Lagomorphs vs. God

Rabbits do not chew cud. However, the Bible says they do (Lev. 11:6). Naturally, Biblical inerrantists have an explanation: God was actually talking about the fact that rabbits do chew their own feces. But why didn't God just say: "and the hare, which cheweth its own crap, is definitely a filthy animal"? No, God was being subtle and mysterious yet nonetheless inerrantly "accurate", I suppose. (For a less credulous discussion, see here.)

Squaring the circle

Why must the Bible be "100% correct"? It seems to me if your faith is shaken by clearly scientifically inaccurate statement in the Bible, then you have pretty weak faith.

We evidently need to mingle with red staters

Ah, but around 54% of American adults believe that the Bible is literally true. (This matches closely (55%) with a 2004 Newsweek poll: see next link.) Even if you phrase the question more specifically as "Do you agree or disagree with the following statement: The Bible is the actual word of God and is to be taken literally, word for word" you still get a whopping 43% of Americans who think, e.g., that rabbits chew cud, that grasshoppers have four legs, or that Egyptian gigolos shot man-juice in horse-like quantities.

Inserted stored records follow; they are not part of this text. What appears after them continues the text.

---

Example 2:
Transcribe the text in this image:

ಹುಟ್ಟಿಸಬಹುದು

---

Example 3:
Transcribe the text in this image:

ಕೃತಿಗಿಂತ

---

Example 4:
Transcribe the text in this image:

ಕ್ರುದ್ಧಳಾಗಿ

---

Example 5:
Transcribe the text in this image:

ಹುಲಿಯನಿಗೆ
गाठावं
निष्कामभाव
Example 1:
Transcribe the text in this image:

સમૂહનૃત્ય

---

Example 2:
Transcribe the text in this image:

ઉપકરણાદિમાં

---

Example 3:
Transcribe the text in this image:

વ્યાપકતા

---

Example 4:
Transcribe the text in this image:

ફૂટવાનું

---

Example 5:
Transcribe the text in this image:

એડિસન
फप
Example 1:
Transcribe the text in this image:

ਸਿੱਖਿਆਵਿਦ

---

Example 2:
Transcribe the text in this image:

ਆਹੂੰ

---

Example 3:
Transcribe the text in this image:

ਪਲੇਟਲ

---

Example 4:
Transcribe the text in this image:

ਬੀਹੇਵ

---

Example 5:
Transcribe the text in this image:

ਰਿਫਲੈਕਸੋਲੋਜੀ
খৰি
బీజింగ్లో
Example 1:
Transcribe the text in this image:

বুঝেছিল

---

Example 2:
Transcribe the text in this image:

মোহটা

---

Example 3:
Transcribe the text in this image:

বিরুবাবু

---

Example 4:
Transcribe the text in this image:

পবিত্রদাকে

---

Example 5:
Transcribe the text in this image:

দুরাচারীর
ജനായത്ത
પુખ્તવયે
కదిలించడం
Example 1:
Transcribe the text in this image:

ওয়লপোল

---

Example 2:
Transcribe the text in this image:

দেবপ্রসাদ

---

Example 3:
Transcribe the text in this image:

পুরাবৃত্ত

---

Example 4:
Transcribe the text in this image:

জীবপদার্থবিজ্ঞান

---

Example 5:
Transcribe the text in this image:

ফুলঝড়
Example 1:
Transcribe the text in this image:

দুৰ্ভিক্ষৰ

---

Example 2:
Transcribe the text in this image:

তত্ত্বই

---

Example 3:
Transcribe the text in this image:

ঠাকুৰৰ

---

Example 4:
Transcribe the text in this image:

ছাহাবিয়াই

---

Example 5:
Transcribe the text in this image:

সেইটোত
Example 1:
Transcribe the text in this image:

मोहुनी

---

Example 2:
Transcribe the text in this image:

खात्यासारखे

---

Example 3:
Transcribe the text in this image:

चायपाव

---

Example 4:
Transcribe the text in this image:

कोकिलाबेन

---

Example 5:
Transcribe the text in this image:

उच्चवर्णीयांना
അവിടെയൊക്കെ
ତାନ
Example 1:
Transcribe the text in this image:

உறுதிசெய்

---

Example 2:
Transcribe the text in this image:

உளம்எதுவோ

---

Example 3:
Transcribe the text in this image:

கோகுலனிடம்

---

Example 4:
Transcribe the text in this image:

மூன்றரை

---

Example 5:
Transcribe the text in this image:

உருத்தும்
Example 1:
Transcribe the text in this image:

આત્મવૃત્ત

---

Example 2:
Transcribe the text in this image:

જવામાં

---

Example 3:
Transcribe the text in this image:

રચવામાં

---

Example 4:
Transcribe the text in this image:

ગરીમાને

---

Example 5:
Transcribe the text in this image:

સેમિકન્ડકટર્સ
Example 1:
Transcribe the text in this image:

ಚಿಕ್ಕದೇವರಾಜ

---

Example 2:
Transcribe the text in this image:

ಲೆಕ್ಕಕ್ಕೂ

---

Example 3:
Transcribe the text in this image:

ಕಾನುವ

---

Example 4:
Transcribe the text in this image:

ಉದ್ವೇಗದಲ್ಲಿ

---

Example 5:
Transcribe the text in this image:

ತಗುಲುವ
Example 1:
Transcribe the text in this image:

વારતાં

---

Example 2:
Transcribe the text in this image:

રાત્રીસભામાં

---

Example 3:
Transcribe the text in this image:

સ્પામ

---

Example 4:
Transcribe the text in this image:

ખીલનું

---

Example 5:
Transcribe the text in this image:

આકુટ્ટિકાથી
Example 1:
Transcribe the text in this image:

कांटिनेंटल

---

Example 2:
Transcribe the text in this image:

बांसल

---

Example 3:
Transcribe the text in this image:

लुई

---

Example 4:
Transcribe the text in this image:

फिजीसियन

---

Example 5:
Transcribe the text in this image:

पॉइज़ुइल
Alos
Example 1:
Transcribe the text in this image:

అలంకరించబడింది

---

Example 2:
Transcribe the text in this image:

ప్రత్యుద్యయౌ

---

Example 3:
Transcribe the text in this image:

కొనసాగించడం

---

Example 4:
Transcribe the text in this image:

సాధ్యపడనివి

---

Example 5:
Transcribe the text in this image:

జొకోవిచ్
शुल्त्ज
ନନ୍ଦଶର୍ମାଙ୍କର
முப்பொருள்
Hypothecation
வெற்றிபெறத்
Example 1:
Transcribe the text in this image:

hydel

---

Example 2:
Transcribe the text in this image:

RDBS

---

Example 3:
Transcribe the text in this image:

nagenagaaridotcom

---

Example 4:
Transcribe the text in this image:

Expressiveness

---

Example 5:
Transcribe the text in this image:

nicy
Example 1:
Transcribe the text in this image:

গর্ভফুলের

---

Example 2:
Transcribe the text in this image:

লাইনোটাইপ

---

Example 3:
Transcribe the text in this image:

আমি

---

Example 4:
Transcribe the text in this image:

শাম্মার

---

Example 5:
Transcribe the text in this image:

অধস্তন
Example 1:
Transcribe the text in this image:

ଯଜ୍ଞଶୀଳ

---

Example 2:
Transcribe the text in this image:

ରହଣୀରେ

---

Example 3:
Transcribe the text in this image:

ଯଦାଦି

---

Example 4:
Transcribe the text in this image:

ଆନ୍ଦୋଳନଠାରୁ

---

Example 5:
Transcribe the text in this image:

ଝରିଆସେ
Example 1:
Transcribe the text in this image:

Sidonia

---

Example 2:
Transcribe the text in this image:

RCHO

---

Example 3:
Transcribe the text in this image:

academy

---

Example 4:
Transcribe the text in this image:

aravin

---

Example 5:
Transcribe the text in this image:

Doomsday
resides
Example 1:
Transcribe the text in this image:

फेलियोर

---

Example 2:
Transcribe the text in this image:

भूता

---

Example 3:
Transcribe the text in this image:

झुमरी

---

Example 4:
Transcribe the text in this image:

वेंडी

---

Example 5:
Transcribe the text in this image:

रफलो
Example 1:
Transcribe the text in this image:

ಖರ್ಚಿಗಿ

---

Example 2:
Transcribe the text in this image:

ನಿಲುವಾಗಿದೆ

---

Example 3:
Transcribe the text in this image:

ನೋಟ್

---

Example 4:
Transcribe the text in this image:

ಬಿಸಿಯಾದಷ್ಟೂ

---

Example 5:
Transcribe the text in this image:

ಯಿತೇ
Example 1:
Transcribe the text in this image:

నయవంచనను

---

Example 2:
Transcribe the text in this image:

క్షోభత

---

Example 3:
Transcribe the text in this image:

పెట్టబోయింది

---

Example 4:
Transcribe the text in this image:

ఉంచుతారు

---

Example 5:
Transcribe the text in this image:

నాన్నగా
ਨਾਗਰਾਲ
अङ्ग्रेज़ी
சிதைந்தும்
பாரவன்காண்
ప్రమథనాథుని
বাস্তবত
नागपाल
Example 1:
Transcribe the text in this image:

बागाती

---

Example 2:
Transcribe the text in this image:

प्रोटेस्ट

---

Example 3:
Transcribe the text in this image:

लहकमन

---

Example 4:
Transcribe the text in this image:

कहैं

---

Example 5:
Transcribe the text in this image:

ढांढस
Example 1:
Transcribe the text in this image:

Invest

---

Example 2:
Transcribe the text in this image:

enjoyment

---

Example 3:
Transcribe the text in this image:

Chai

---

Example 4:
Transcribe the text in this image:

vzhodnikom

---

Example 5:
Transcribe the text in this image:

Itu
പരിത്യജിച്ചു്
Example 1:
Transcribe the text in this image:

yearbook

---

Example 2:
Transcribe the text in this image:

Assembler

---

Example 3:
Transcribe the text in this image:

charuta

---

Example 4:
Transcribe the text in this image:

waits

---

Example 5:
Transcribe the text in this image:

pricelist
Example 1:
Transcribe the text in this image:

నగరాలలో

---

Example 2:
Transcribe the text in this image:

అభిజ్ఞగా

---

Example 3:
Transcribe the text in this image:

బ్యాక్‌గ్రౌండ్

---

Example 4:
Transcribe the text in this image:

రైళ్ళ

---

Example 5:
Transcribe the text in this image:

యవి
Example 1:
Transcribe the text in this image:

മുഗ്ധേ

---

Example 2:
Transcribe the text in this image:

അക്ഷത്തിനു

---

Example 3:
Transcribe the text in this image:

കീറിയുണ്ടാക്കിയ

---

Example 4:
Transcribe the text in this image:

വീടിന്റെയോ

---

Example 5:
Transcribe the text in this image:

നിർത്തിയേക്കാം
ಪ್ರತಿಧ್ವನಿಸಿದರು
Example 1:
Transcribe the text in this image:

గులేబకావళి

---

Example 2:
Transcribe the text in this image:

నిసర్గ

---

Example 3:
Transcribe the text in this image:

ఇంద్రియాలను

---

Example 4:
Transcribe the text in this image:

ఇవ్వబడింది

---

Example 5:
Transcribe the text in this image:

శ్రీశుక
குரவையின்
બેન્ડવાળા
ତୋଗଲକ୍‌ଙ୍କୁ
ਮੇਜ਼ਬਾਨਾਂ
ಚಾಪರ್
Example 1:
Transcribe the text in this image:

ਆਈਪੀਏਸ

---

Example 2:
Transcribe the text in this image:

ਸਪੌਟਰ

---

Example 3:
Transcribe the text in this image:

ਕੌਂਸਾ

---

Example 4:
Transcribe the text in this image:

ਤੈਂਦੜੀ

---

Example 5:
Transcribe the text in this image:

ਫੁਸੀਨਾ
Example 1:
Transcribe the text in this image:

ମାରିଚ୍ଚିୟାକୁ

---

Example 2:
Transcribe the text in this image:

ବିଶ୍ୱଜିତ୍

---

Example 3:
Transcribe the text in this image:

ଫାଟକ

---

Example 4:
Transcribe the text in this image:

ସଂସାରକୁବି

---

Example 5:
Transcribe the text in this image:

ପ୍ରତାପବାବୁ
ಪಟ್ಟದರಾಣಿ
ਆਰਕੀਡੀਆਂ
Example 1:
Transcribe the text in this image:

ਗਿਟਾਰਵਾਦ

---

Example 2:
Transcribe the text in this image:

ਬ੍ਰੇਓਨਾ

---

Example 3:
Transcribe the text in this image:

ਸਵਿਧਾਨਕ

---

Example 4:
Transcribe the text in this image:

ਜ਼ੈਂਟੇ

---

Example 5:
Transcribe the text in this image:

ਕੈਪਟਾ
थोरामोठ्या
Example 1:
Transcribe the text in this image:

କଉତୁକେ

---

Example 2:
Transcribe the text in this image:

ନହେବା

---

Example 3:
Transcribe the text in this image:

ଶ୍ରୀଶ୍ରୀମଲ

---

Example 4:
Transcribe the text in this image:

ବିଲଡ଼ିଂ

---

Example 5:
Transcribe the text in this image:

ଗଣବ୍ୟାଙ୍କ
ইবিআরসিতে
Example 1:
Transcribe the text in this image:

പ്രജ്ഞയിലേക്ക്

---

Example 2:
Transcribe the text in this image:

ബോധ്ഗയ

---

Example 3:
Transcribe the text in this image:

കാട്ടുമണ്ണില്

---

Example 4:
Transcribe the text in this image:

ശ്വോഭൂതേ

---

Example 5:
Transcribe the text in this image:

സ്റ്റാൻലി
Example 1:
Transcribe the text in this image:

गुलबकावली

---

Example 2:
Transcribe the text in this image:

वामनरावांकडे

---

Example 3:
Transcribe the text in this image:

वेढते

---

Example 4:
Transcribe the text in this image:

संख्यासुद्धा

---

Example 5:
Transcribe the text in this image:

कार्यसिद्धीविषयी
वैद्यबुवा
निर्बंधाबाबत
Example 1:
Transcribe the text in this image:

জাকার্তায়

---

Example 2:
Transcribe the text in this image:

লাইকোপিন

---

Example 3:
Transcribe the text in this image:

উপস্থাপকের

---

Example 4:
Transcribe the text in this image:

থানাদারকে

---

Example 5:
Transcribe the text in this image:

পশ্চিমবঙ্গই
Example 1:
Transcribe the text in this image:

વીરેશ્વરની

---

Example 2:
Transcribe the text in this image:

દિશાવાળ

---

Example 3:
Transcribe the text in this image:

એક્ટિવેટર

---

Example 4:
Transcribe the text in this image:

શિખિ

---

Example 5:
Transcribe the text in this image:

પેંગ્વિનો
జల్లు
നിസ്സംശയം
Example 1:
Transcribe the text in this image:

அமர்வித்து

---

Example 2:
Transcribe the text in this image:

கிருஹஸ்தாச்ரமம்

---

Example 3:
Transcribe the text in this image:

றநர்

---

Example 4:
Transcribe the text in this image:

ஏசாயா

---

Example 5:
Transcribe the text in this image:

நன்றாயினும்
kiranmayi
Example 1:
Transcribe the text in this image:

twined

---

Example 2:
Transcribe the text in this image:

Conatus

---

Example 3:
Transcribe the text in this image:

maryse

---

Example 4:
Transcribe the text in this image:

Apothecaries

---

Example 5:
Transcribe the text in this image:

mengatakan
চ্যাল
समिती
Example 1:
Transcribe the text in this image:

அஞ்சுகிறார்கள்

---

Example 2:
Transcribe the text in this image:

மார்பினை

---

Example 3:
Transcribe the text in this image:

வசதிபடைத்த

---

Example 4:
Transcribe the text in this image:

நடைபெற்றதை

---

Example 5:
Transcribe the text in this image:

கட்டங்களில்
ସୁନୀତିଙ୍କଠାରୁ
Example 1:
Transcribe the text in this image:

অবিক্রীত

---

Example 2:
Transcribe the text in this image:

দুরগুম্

Which, I think, is definitive proof that a whole lot of people are frickin' dumbasses.

We've come a long way since the Reformation

At least people have the ability to intepret the Bible for themselves, even if they choose not to.

Religious freedom

Just think of the temerity the Catholics had -- ancient Romans living 1600 years ago, telling us what God said! Especially when we could just read God's own words for ourselves in plain English.

Someone is jealous

it sounds like the Israelites had a serious case of penis envy. Look it's in the Bible man it has got to be true.

It's by God

Hey, just to be an Israelite, you had to get part of your penis sliced off. (Though they once memorably turned that tradition to their advantage.) And speaking of The Creator of the Universe's obsession with the male package, let us not forget Deut. 23:1, or t-shirts thereof.

That was great!

The Brick Testament remains one of the truly great sites on the net. Those wily Israelites got those men to cut off part of the their penis. Then they killed them ALL.